The main cash crop was grain; the Scotch-Irish brought the skill of distilling with them from the Old World; and the American Revolution knocked the legs out from under the West Indies rum trade. In the next Augusta County Historical Society Stuart Speaker Series this Thursday, local historians Katharine Brown and Nancy Sorrells will discuss some of the information they have uncovered about local whiskey making in a program they are calling “The rise and fall of whiskey distilling in Augusta and Rockbridge Counties.”

Although it might be hard to believe today, there once was a time when distilling was second only to milling as the leading industry in Augusta County. Americans everywhere consumed enough liquor that it caught the attention of appalled foreign visitors, and Valley distillers helped quench that American thirst. Two hundred years ago, one in four estate inventories recorded at the Augusta County courthouse, for instance, included a still. Further, the profits from those stills helped build most of the early Presbyterian churches of the area and such prominent schools as Washington and Lee University. By the end of the 1800s, however, the distilling industry had been replaced in Augusta and Rockbridge by the cry of temperance.

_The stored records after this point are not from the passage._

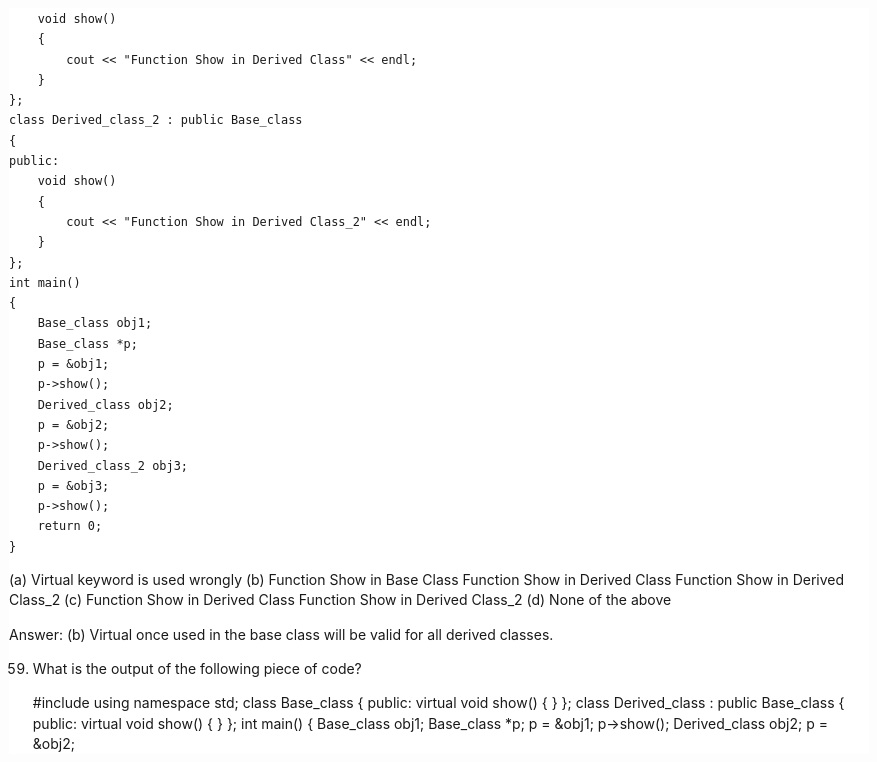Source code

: 	    void show()
	    {
	        cout << "Function Show in Derived Class" << endl;
	    }
	};
	class Derived_class_2 : public Base_class
	{
	public:
	    void show()
	    {
	        cout << "Function Show in Derived Class_2" << endl;
	    }
	};
	int main()
	{
	    Base_class obj1;
	    Base_class *p;
	    p = &obj1;
	    p->show();
	    Derived_class obj2;
	    p = &obj2;
	    p->show();
	    Derived_class_2 obj3;
	    p = &obj3;
	    p->show();
	    return 0;
	}

(a) Virtual keyword is used wrongly
(b) Function Show in Base Class
Function Show in Derived Class
Function Show in Derived Class_2
(c) Function Show in Derived Class
Function Show in Derived Class_2
(d) None of the above

Answer: (b) Virtual once used in the base class will be valid for all derived classes.




59. What is the output of the following piece of code?

	#include <iostream>
	using namespace std;
	class Base_class
	{
	public:
	    virtual void show()
	    {
	    }
	};
	class Derived_class : public Base_class
	{
	public:
	    virtual void show()
	    {
	    }
	};
	int main()
	{
	    Base_class obj1;
	    Base_class *p;
	    p = &obj1;
	    p->show();
	    Derived_class obj2;
	    p = &obj2;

Brown and Sorrells put together this program as an outgrowth of research they have done on the area Scotch-Irish heritage as well as the agricultural history of the Valley. They first gave this presentation in Northern Ireland in 2008, when the Old Bushmills Distillery was celebrating its 400th year of whiskey production in that country. Thursday’s talk kicks off the spring season of the popular Alexander H.H. Stuart Speaker Series.

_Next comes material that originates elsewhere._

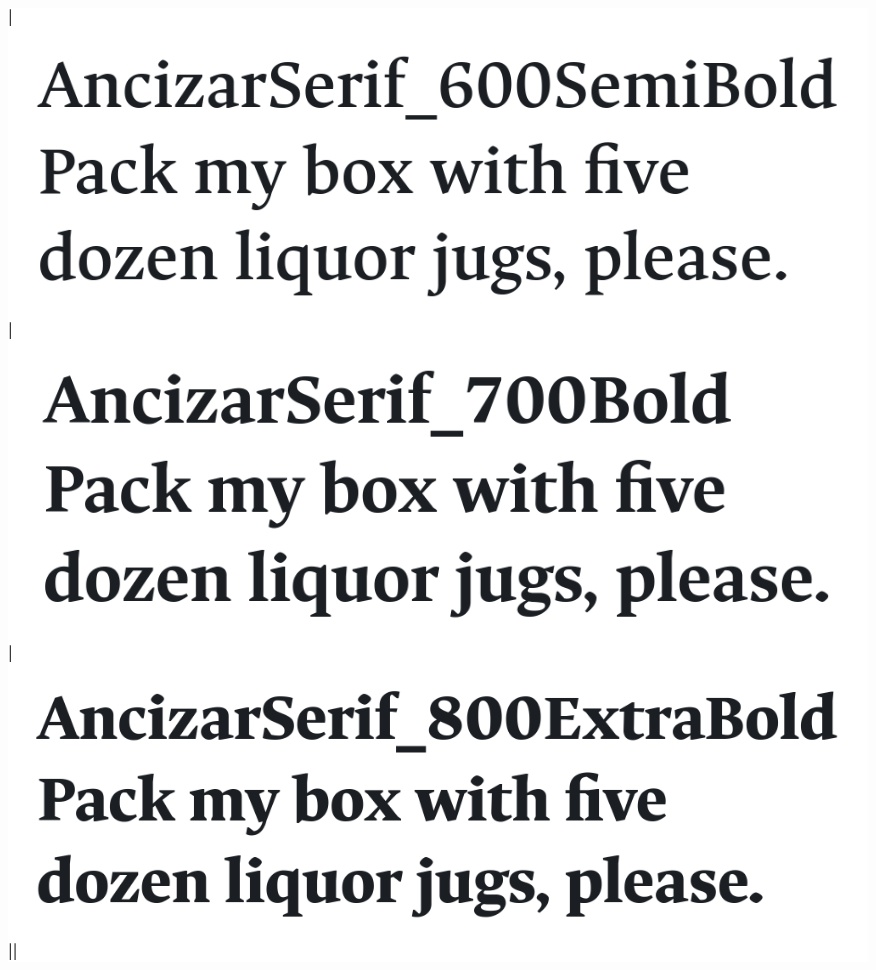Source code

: |![AncizarSerif_600SemiBold](./600SemiBold/AncizarSerif_600SemiBold.ttf.png)|![AncizarSerif_700Bold](./700Bold/AncizarSerif_700Bold.ttf.png)|![AncizarSerif_800ExtraBold](./800ExtraBold/AncizarSerif_800ExtraBold.ttf.png)||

The program will be held in the second floor lecture room of the Smith Center, in downtown Staunton. The program is free to historical society members and is $5 for non-members.

What: Augusta County Historical Society’s Stuart Speaker Series
When: Thursday, Feb. 4, 7 p.m.
Where: Smith Center for History and Art, 20 S. New St., Staunton
Program: Katharine Brown and Nancy Sorrells will present, “The rise and fall of whiskey distilling in Augusta and Rockbridge Counties.”